◆ Task objective:
From the first line of the records below through the line with "558 ST. CHARLES", output each line exactly; skip the pictures.

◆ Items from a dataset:
--- START ---

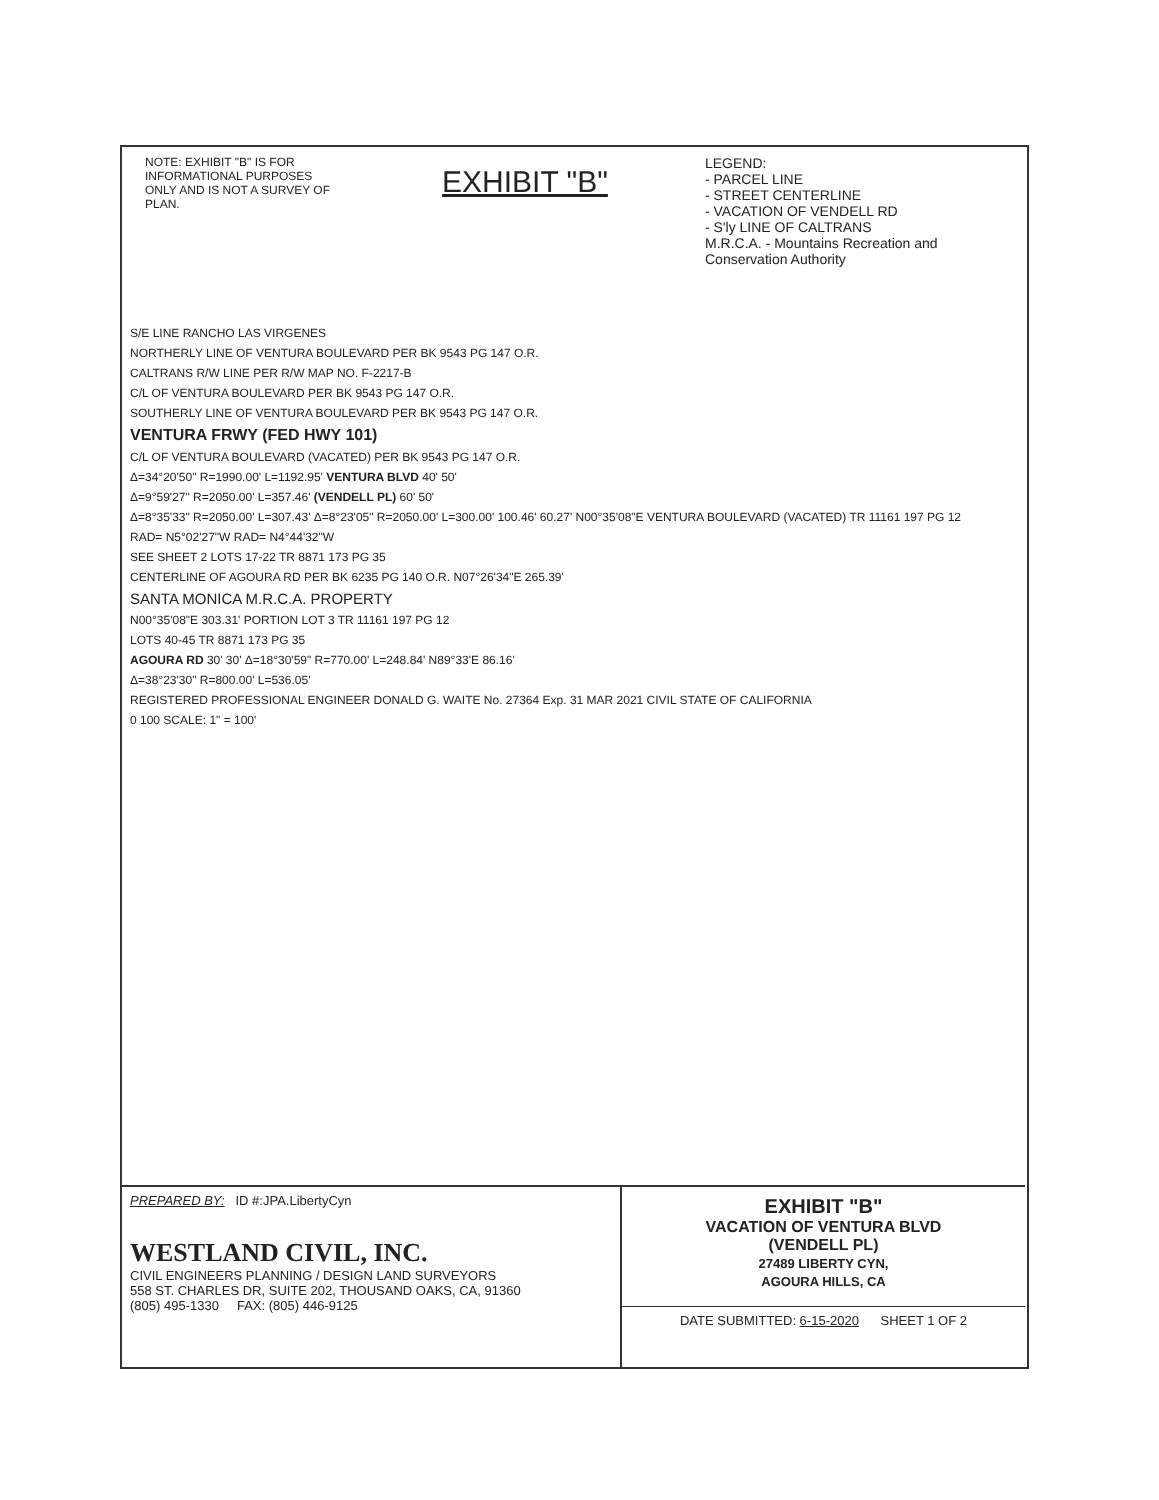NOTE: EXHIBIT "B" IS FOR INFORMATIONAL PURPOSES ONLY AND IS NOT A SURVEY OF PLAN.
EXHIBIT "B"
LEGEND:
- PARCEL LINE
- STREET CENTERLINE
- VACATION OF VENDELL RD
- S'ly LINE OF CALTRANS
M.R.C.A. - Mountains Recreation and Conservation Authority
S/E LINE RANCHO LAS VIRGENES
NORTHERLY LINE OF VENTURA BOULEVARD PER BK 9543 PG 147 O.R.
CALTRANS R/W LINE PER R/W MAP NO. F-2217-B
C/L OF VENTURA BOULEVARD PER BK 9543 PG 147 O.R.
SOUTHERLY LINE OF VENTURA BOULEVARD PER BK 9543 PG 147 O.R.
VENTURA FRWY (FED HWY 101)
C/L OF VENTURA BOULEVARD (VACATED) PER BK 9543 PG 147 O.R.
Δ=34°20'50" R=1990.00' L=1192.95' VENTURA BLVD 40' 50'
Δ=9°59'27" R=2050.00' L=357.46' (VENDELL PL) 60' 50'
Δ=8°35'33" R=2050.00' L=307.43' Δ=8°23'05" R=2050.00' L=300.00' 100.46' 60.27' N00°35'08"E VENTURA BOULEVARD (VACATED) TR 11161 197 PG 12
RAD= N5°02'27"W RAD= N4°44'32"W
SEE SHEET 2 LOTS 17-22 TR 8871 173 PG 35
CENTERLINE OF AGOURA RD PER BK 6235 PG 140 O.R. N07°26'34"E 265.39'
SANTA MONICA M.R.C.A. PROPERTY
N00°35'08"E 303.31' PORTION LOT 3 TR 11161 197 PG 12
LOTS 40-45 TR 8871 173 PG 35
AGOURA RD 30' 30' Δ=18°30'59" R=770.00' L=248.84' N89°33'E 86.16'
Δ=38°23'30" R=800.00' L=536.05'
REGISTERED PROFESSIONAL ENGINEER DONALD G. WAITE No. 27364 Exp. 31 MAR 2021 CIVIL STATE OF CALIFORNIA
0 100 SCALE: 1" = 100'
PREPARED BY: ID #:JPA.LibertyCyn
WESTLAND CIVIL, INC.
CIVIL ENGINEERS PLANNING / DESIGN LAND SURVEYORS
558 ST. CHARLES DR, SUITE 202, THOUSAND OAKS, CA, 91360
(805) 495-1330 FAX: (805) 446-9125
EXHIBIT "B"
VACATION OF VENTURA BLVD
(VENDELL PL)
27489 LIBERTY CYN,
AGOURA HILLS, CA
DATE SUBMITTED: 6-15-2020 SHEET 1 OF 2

--- END ---

◆ Output for this exercise:
NOTE: EXHIBIT "B" IS FOR INFORMATIONAL PURPOSES ONLY AND IS NOT A SURVEY OF PLAN.
EXHIBIT "B"
LEGEND:
- PARCEL LINE
- STREET CENTERLINE
- VACATION OF VENDELL RD
- S'ly LINE OF CALTRANS
M.R.C.A. - Mountains Recreation and Conservation Authority
S/E LINE RANCHO LAS VIRGENES
NORTHERLY LINE OF VENTURA BOULEVARD PER BK 9543 PG 147 O.R.
CALTRANS R/W LINE PER R/W MAP NO. F-2217-B
C/L OF VENTURA BOULEVARD PER BK 9543 PG 147 O.R.
SOUTHERLY LINE OF VENTURA BOULEVARD PER BK 9543 PG 147 O.R.
VENTURA FRWY (FED HWY 101)
C/L OF VENTURA BOULEVARD (VACATED) PER BK 9543 PG 147 O.R.
Δ=34°20'50" R=1990.00' L=1192.95' VENTURA BLVD 40' 50'
Δ=9°59'27" R=2050.00' L=357.46' (VENDELL PL) 60' 50'
Δ=8°35'33" R=2050.00' L=307.43' Δ=8°23'05" R=2050.00' L=300.00' 100.46' 60.27' N00°35'08"E VENTURA BOULEVARD (VACATED) TR 11161 197 PG 12
RAD= N5°02'27"W RAD= N4°44'32"W
SEE SHEET 2 LOTS 17-22 TR 8871 173 PG 35
CENTERLINE OF AGOURA RD PER BK 6235 PG 140 O.R. N07°26'34"E 265.39'
SANTA MONICA M.R.C.A. PROPERTY
N00°35'08"E 303.31' PORTION LOT 3 TR 11161 197 PG 12
LOTS 40-45 TR 8871 173 PG 35
AGOURA RD 30' 30' Δ=18°30'59" R=770.00' L=248.84' N89°33'E 86.16'
Δ=38°23'30" R=800.00' L=536.05'
REGISTERED PROFESSIONAL ENGINEER DONALD G. WAITE No. 27364 Exp. 31 MAR 2021 CIVIL STATE OF CALIFORNIA
0 100 SCALE: 1" = 100'
PREPARED BY: ID #:JPA.LibertyCyn
WESTLAND CIVIL, INC.
CIVIL ENGINEERS PLANNING / DESIGN LAND SURVEYORS
558 ST. CHARLES DR, SUITE 202, THOUSAND OAKS, CA, 91360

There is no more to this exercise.